Sentada del 1 de septiembre de 2011




Sus amigos presentamos en la FNAC de ParqueSur el libro
Manifiesto saltamontes,
escrito por Carmen Soria.
Una autora genial para un libro que es una revelación.




UN RESPETO A CARMEN SORIA
Conchi
Yo conocí a Carmen Soria en PACYS. Era una chica bastante alegre. Yo era más pequeña que ella pero siempre la admiraba, no sé por qué. A lo mejor era porque escribía mejor que yo, porque era muy lista, muy despierta y estaba muy atenta a las cosas.
De esto hace 40 años y casi lo único que recuerdo es la sensación de protección que tenía cuando estaba cerca de ella, como si Carmen fuera mi hermana mayor.
Siempre me fijaba en ella, en lo bien que leía. Yo intentaba imitarla... Bueno, un poco. Me habría gustado parecerme a ella porque, de toda la gente que había por allí, ella era para mí la más lista, la más inteligente.
Casi siempre estaba leyendo y parecía que lo aprendía todo con mucha facilidad.
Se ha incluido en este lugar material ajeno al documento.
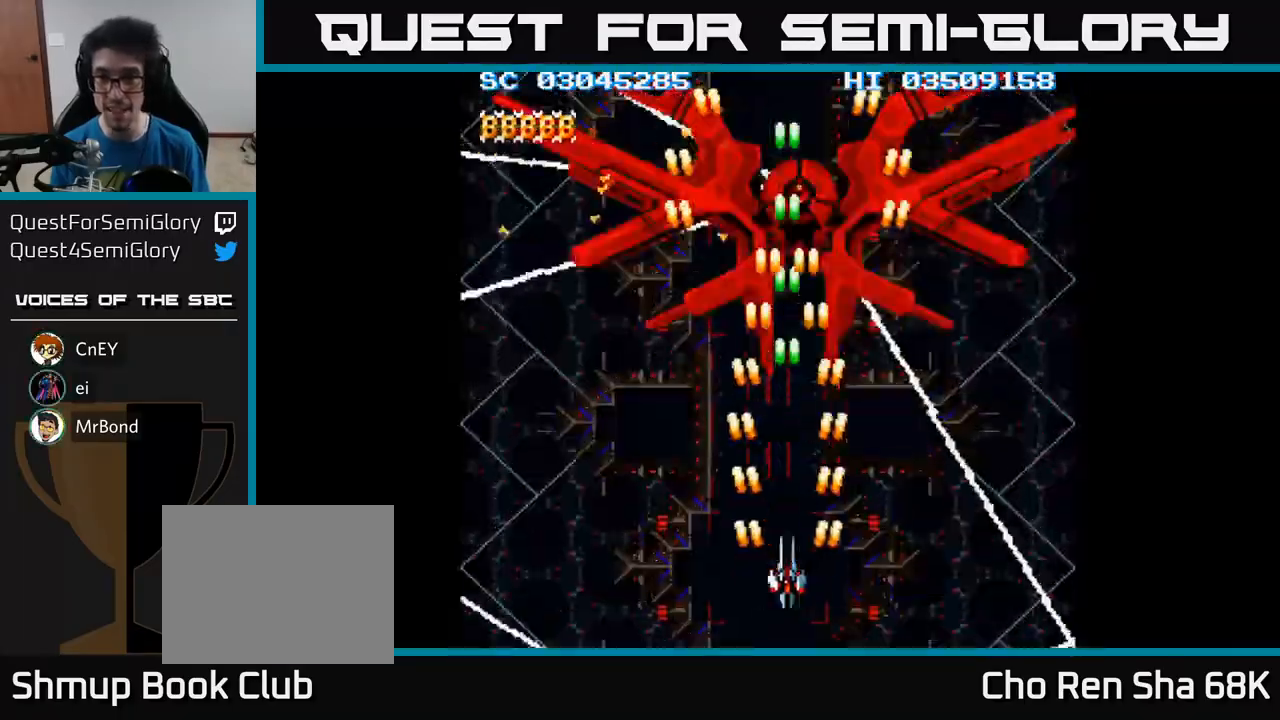
{"buttons": ["A"], "events": []}
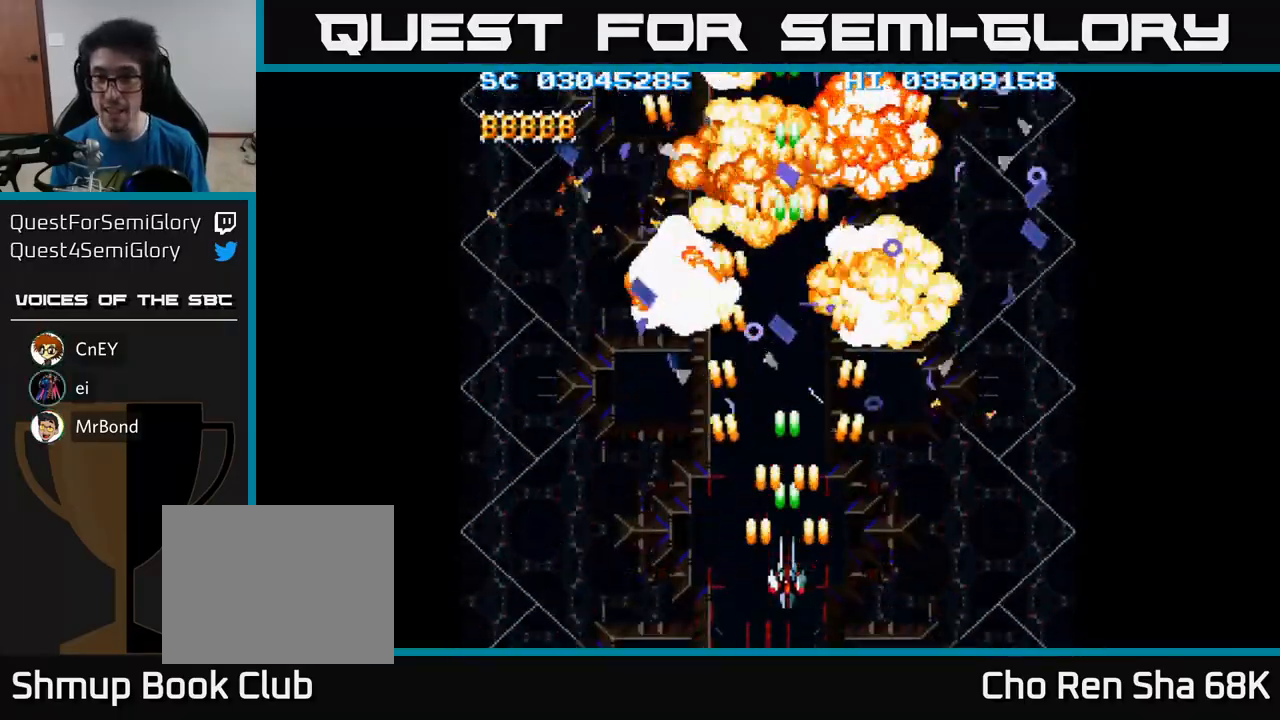
{"buttons": ["A"], "events": []}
A mí me daba gusto cómo lo cogía todo tan rápido... Y me sentía orgullosa, como si lo hiciera yo misma.
Yo para todo era más lenta, aunque escribía muy bien a mano y leía de corrido, pero me costaba mucho más prestar atención a la profesora. Yo era muy distraída, no podía concentrarme.
En PACYS no estuve ni siquiera un año, porque me llamaron para operarme de las rodillas y me pasé casi dos años en el hospital.
Después de esta operación, no volví a ver a Carmen hasta 20 años después o por ahí, en este centro.
Cuando yo vine al CAMF como medio pensionista, ella ya vivía aquí y casi no la reconocí porque su fisonomía había cambiado mucho. Las dos estábamos más delgaditas que ahora, pero ella andaba con un andador y yo iba en la silla eléctrica, ella se hacía todas las cosas sola, era autónoma total, y a mí me tenían que ayudar a todo menos a comer.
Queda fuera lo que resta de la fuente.